Legal Issues Before the Court

  1. Was the advertisement a legally binding offer or merely an invitation to treat?
  2. Can an offer be made to the public at large?
  3. Is acceptance required to be communicated in a unilateral contract?
  4. Was there valid consideration?
  5. Was the contract void for uncertainty?

Arguments of the Parties

Company’s Arguments

  • The advertisement was a mere sales puff, not a serious offer.
  • No contract could exist because no acceptance was communicated.
  • The terms were vague and unenforceable.
  • There was no consideration from Mrs. Carlill.

Mrs. Carlill’s Arguments

  • The advertisement was a clear promise backed by a deposit.
  • The offer was accepted by performing the conditions.
  • Using the product as directed was valid consideration.
  • Communication of acceptance was not required in unilateral contracts.

Judgment

The Court of Appeal ruled in favour of Mrs. Carlill.

The Court held that:

  • The advertisement was a clear and definite offer, not mere puffery.
  • An offer can be made to the public at large.
  • In a unilateral contract, acceptance occurs through performance, not communication.
  • Consideration existed because Mrs. Carlill used the product and relied on the promise.
  • The contract was valid and enforceable.
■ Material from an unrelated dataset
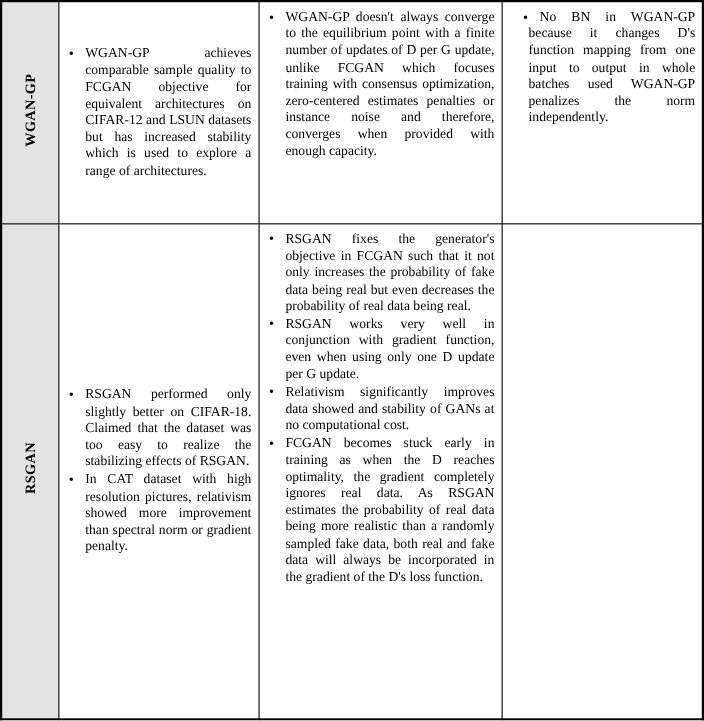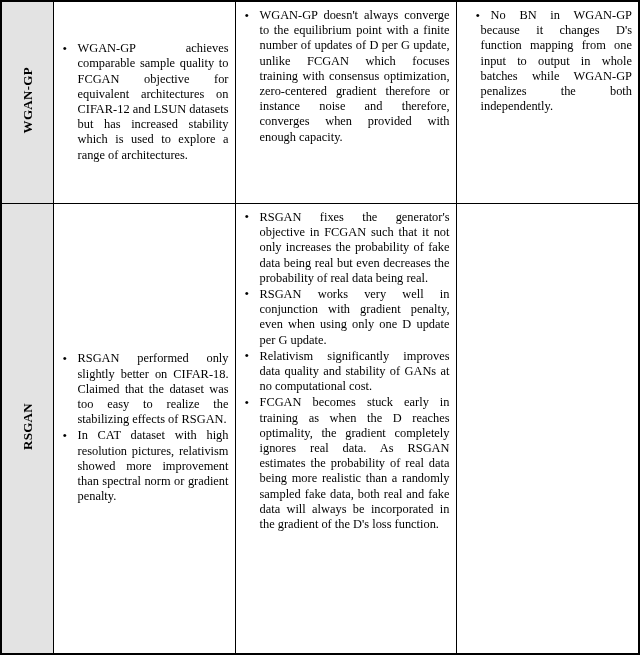"WGAN-GP doesn't always converge to" span.txt { text: gradient therefore -> estimates penalties }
The company was ordered to pay £100 to Mrs. Carlill.

Legal Principle (Ratio Decidendi)

  • A public advertisement can amount to a binding offer if it shows intention to create legal relations.
  • Acceptance of a unilateral offer is completed by performance of the required act.
  • Communication of acceptance is not necessary in unilateral contracts.
  • Consideration may consist of acting in reliance on a promise.

Why This Case Is Important?

  • It laid the foundation of unilateral contracts.
  • It clarified the difference between an offer and an invitation to treat.
  • It established that advertisements can create legal obligations.
  • It is one of the most cited cases in contract law worldwide.

Carlill v. Carbolic Smoke Ball Co. remains a cornerstone of contract law. It transformed advertising promises into legally enforceable commitments when intention and clarity are present. The case teaches that when a company makes a serious promise to the public and invites action in return, the law will hold it accountable.

Even today, this case reminds businesses that words used in advertisements can create binding legal obligations.